ROME - Tens of thousands of people, many shouting
''killers, killers,'' protested throughout Italy on Tuesday
against the use of police force that left one person dead and
more than 230 injured at the G8 summit in Genoa.
There were no immediate reports of serious violence as the
anti-globalization marches were still in progress in Rome,
Genoa, Florence, Bologna, Palermo and a host of other smaller
cities across Italy.

A banner reading: "Assassins" is carried by demonstrators through downtown Rome Tuesday, July 24, 2001. Tens of thousands of people marched through the streets of various Italian cities to remember the death of 23-year-old Carlo Giuliani, a protester shot dead by Carabinieri during the G8 protests in Genoa. (AP Photo/Pier Paolo Cito)
|
Demonstrators threw eggs at police headquarters in the
southern city of Taranto and bags of red paint at police
headquarters in Naples.
The largest crowd was in Rome, more than 40,000 people
marched along central streets holding banners and led by a
number of leftists politicians.
``Killers, killers,'' the protesters shouted as police in
riot gear and with teargas canisters at the ready kept watch
near the central Via del Corso.
The crowd in Rome was bigger than expected and spilled out
of a small square that had been slated for a closing rally.
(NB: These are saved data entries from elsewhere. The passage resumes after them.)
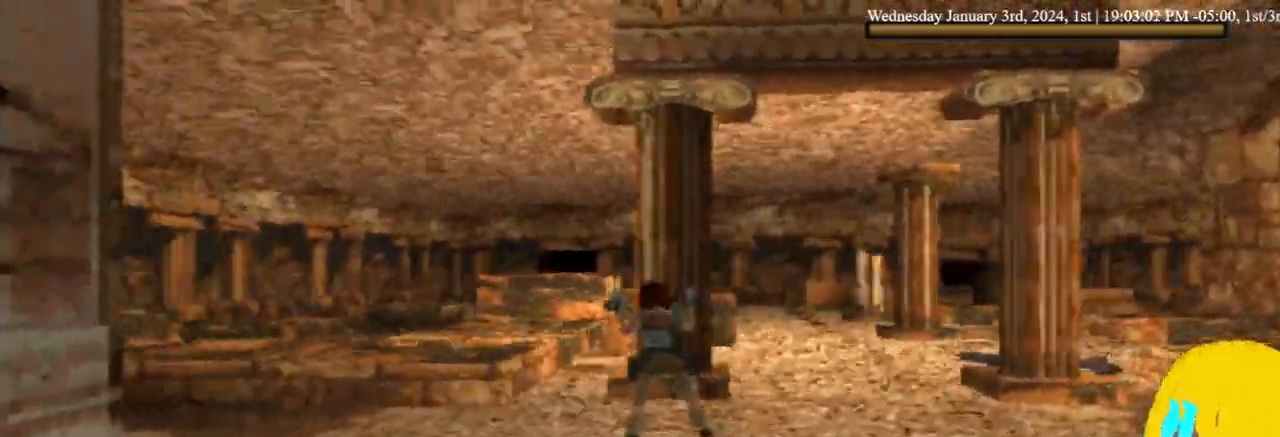
Gameplay with a controller (PlayStation layout); each line is a JSON object with the inputs held at the frame after it. "events" lists button and stick changes between this image and that frame as [ms after this image, input, new state], when the widget could be followed in between.
{"buttons": ["DPAD_DOWN"], "left_stick": "center", "right_stick": "center", "events": [[167, "SQUARE", "down"], [500, "CROSS", "up"], [500, "DPAD_LEFT", "up"], [500, "SQUARE", "up"]]}
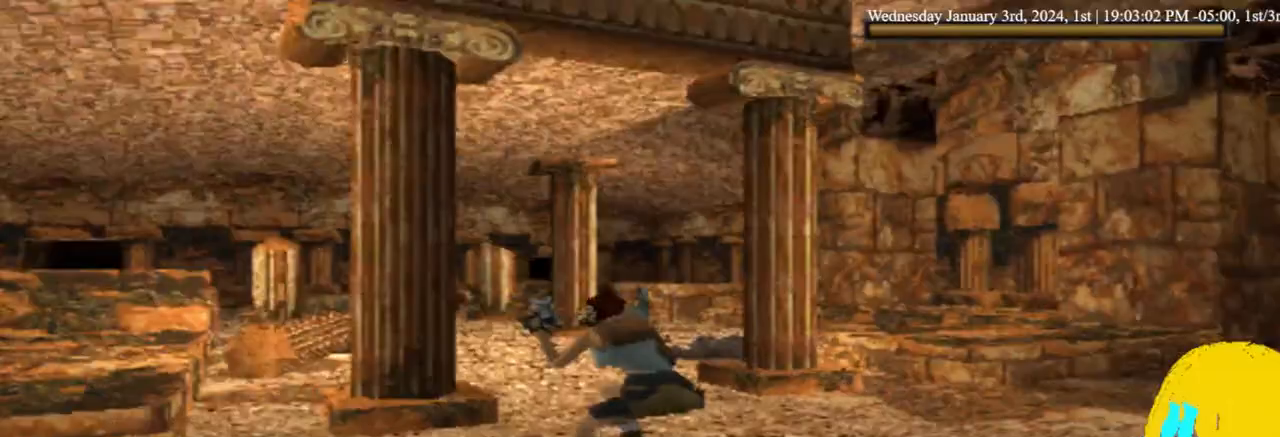
{"buttons": ["SQUARE", "DPAD_DOWN"], "left_stick": "center", "right_stick": "center", "events": [[33, "SQUARE", "down"]]}
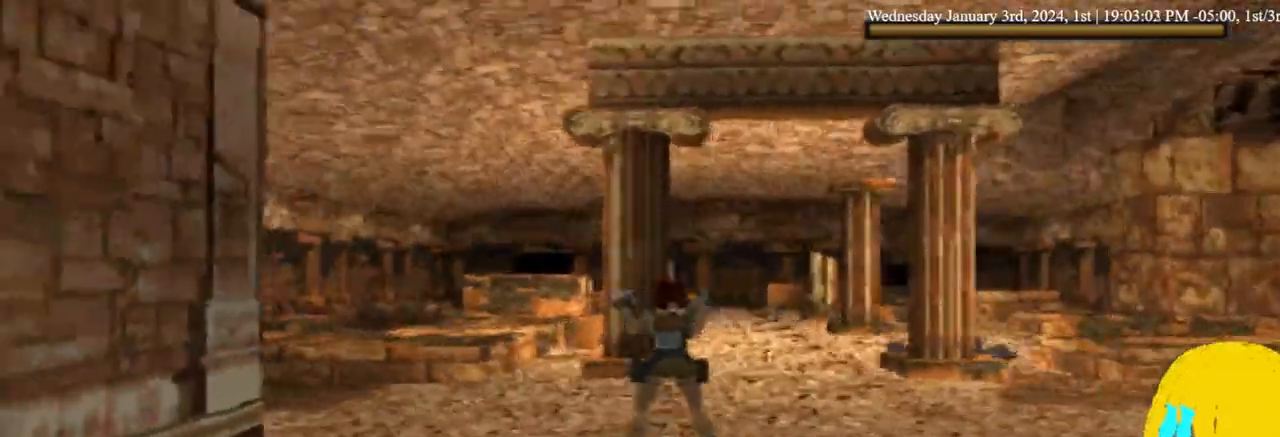
{"buttons": ["SQUARE", "DPAD_DOWN"], "left_stick": "center", "right_stick": "center", "events": []}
The protesters in Rome locked arms and symbolically circled
the grassy roundabout in central Piazza Venezia, bringing
traffic to a halt.
Some 10,000 people protested peacefully in Genoa, where
last weekend about 200,000 people took the streets during the
Group of Eight (G8) summit of world leaders and a core of
anti-capitalist activists bent on violence clashed with police
and caused millions of dollars of damage.
One protester, Carlo Giuliani, 23, was killed by a police
bullet when he and other demonstrators assaulted a police van.
TRIBUTE
Police and government figures said the officer who fired
the shot was acting in self-defense to escape what they called
a lynching attempt.
Last weekend's demonstration in Genoa began with a huge
banner reading ``You: G8, Us: 6 million.''
In a tribute to the dead protester, the banner that led the
demonstration in Rome read ``You G8, Us: 5,999,999.''
The protesters demanded the resignation of Interior
Minister Claudio Scajola, a senior figure in the conservative
Forza Italia party led by Prime Minister Silvio Berlusconi.
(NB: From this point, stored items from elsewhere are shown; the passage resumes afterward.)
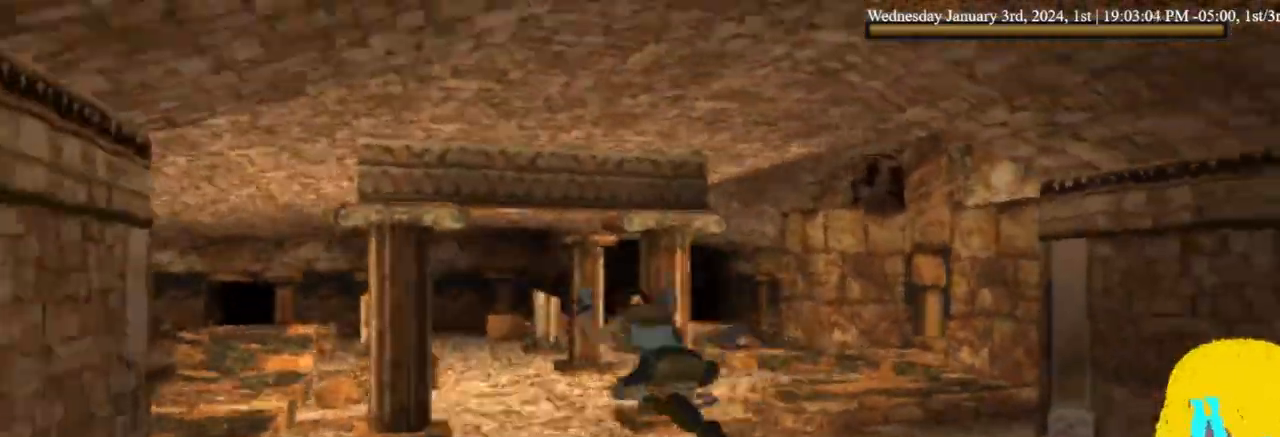
{"buttons": ["CROSS", "SQUARE", "DPAD_DOWN"], "left_stick": "center", "right_stick": "center", "events": [[467, "CROSS", "down"]]}
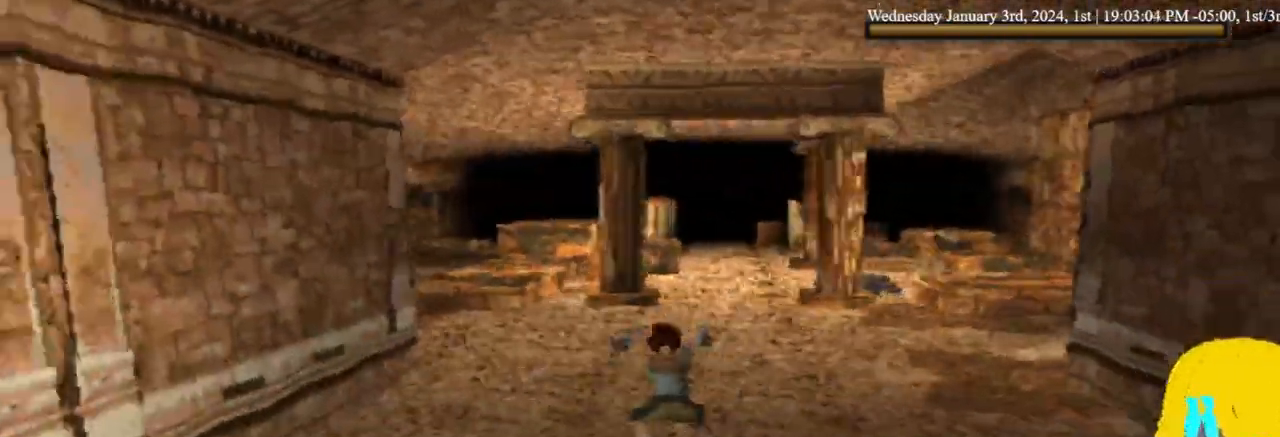
{"buttons": ["DPAD_DOWN", "DPAD_RIGHT"], "left_stick": "center", "right_stick": "center", "events": [[167, "CROSS", "up"], [167, "DPAD_RIGHT", "down"], [167, "SQUARE", "up"]]}
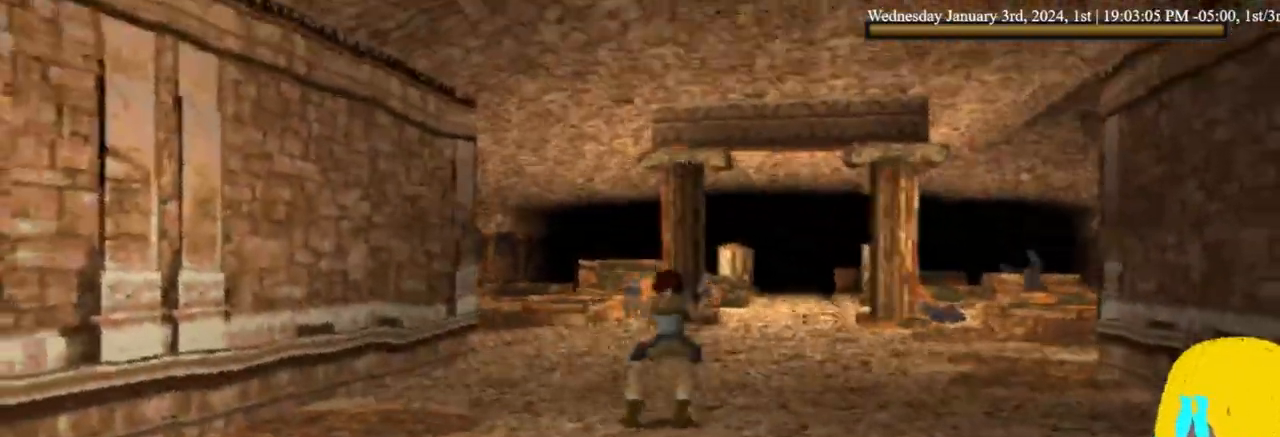
{"buttons": ["CROSS", "DPAD_UP", "DPAD_RIGHT"], "left_stick": "center", "right_stick": "center"}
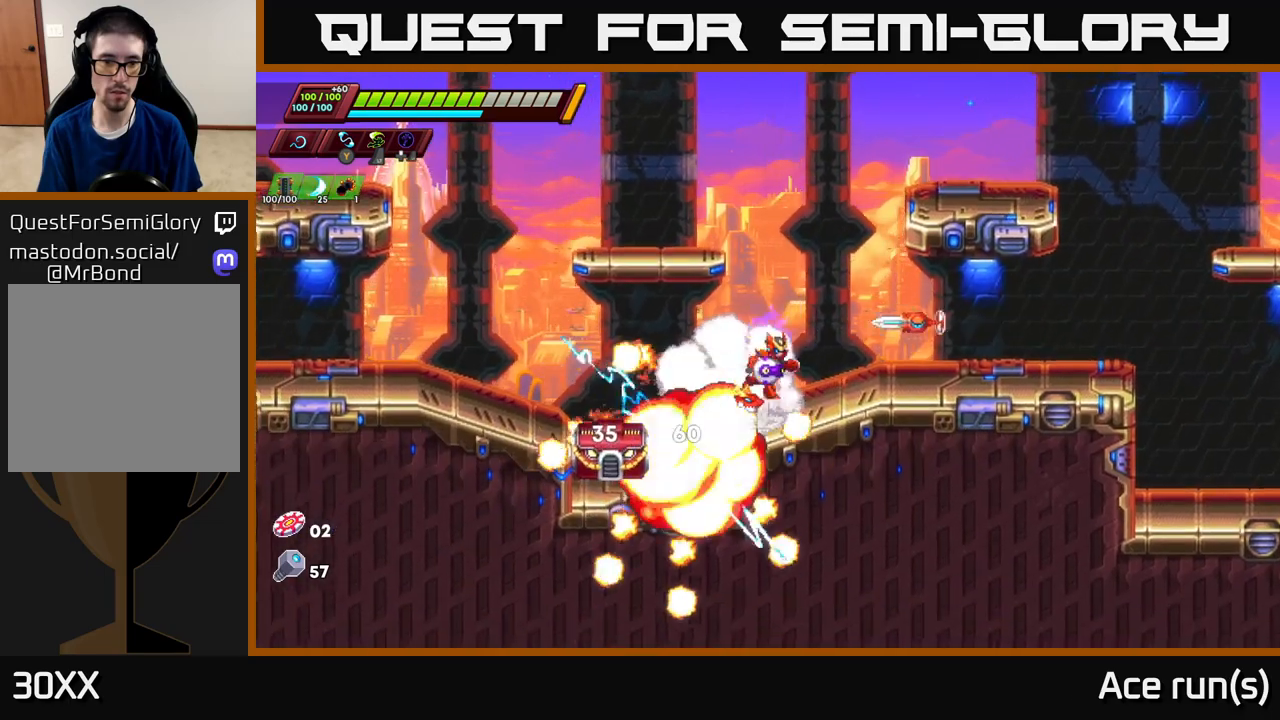
Gameplay with a controller (Xbox layout); each line is a JSON object with the inputs held at the frame after it. "events" lists button and stick changes between this image and that frame as [ms after this image, input, new state], when the widget could be followed in between.
{"buttons": [], "left_stick": "right", "right_stick": "center", "events": [[50, "left_stick", "left"], [250, "X", "down"], [367, "left_stick", "right"], [400, "X", "up"], [483, "A", "up"]]}
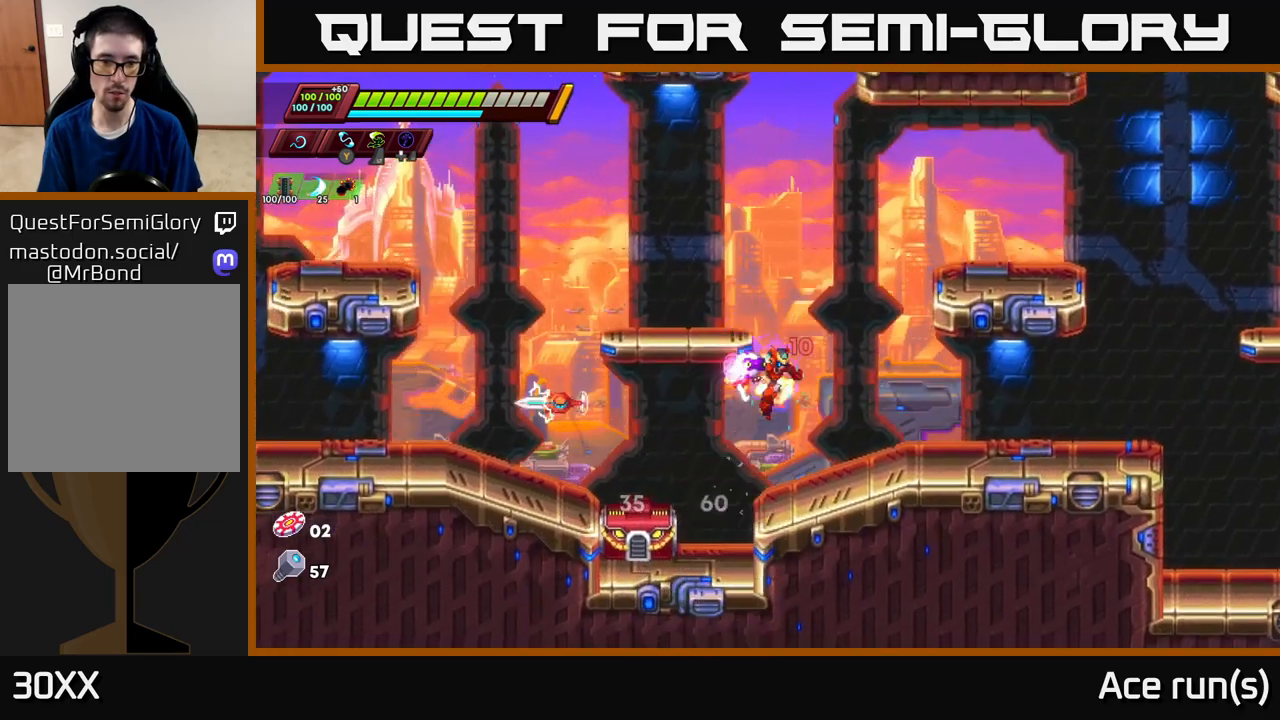
{"buttons": [], "left_stick": "down-left", "right_stick": "center", "events": [[117, "left_stick", "left"], [217, "A", "down"], [267, "left_stick", "center"], [367, "A", "up"], [500, "left_stick", "down-left"]]}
The opposition center-left Olive Tree bloc, which lost a
general election to Berlusconi last May, has put forward a
formal no-confidence motion against Scajola in parliament.
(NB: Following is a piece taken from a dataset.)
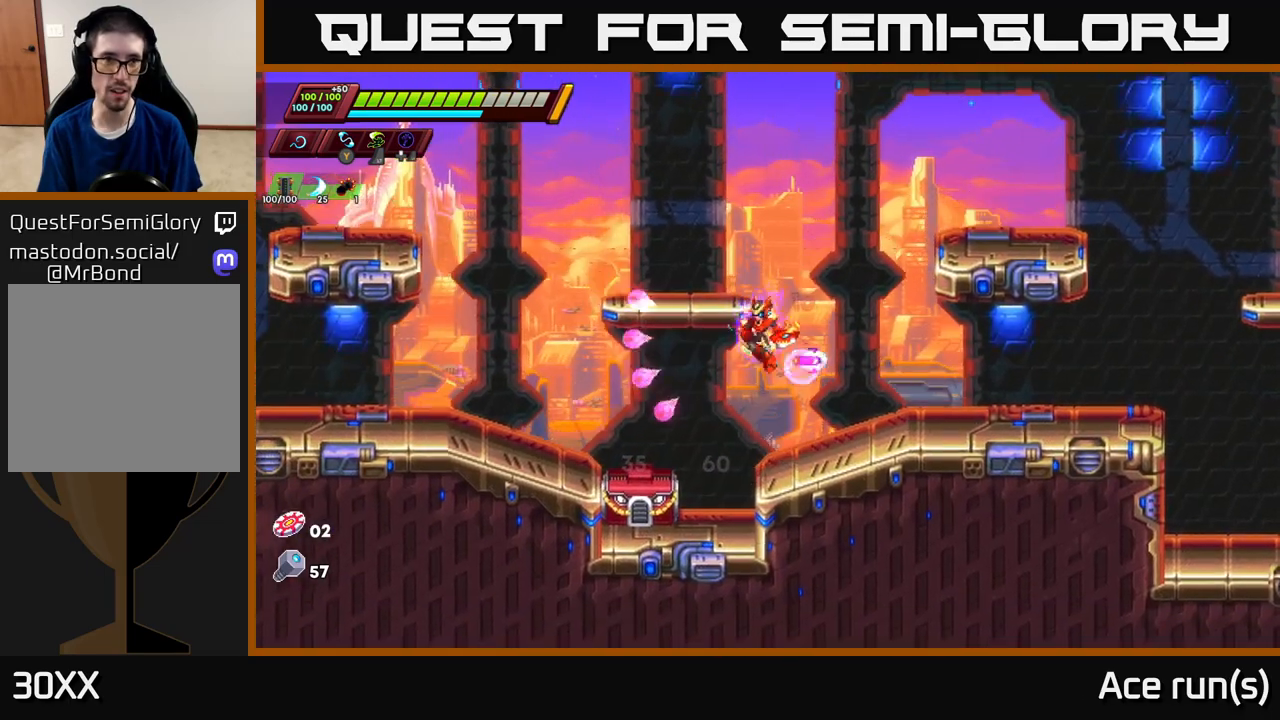
{"buttons": ["A"], "left_stick": "right", "right_stick": "center", "events": [[50, "X", "down"], [167, "left_stick", "down-right"], [200, "X", "up"], [233, "left_stick", "right"], [483, "A", "down"]]}
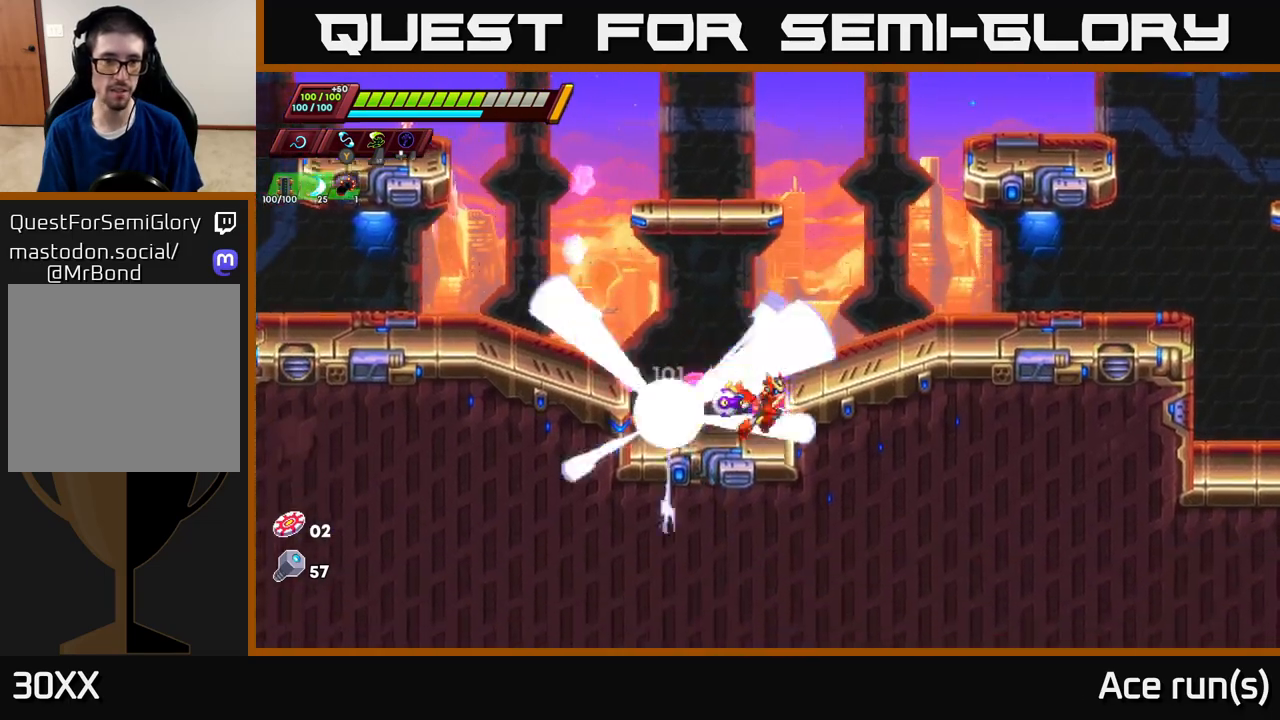
{"buttons": [], "left_stick": "left", "right_stick": "center", "events": [[17, "left_stick", "left"], [150, "A", "up"], [217, "left_stick", "right"], [450, "left_stick", "left"]]}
During the summit in Genoa, police arrested 280 protesters,
many of them foreign nationals.
Amnesty International has urged Italy to respect the rights
of protesters detained and allow them access to lawyers and
relatives.
The London-based international human rights organization
said some foreign nationals arrested in Genoa had not yet been
allowed to contact their consulates, lawyers or families.